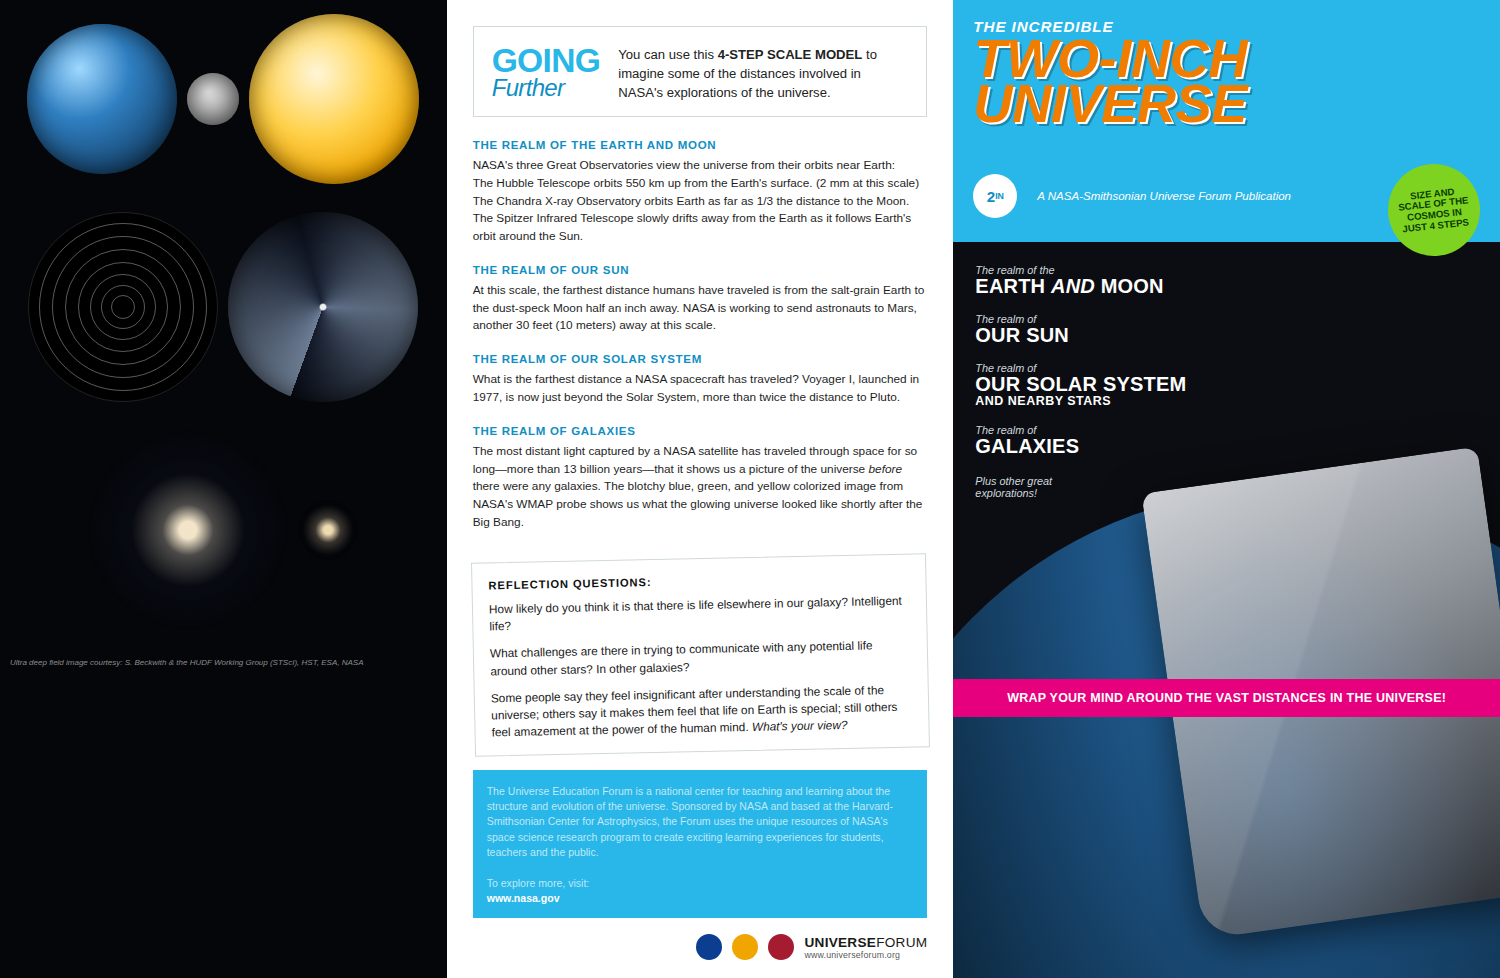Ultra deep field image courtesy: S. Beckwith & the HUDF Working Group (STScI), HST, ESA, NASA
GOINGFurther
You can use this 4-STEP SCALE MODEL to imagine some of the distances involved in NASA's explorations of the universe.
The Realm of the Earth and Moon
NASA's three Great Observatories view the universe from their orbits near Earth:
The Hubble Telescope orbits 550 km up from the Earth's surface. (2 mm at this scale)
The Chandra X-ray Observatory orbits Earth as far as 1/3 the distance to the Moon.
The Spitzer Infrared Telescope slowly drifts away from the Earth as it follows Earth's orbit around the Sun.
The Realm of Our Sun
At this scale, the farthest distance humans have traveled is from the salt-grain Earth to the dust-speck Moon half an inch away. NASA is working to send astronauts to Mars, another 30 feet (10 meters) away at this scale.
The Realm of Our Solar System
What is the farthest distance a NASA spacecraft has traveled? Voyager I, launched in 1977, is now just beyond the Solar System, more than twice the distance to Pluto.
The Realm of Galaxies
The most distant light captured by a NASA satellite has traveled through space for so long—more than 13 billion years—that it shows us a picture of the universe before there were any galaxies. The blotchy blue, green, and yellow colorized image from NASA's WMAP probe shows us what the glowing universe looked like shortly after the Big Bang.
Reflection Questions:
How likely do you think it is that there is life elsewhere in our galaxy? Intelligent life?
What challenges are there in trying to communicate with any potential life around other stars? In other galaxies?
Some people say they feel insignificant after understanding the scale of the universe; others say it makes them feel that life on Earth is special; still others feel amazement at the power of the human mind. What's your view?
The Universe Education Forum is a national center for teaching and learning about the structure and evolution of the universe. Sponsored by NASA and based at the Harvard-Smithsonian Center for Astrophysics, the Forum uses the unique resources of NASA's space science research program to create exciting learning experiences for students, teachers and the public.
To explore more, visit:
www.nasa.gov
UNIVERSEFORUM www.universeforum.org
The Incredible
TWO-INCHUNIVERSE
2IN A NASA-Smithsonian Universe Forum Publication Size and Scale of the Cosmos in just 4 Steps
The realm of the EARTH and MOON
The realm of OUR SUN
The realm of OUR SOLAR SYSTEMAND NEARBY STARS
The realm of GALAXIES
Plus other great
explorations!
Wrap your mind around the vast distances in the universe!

> [ACTION ITEM]
Look through the material above and pick out each line holding the word "farthest".

> [OUTPUT FOR THIS TASK]
At this scale, the farthest distance humans have traveled is from the salt-grain Earth to the dust-speck Moon half an inch away. NASA is working to send astronauts to Mars, another 30 feet (10 meters) away at this scale.
What is the farthest distance a NASA spacecraft has traveled? Voyager I, launched in 1977, is now just beyond the Solar System, more than twice the distance to Pluto.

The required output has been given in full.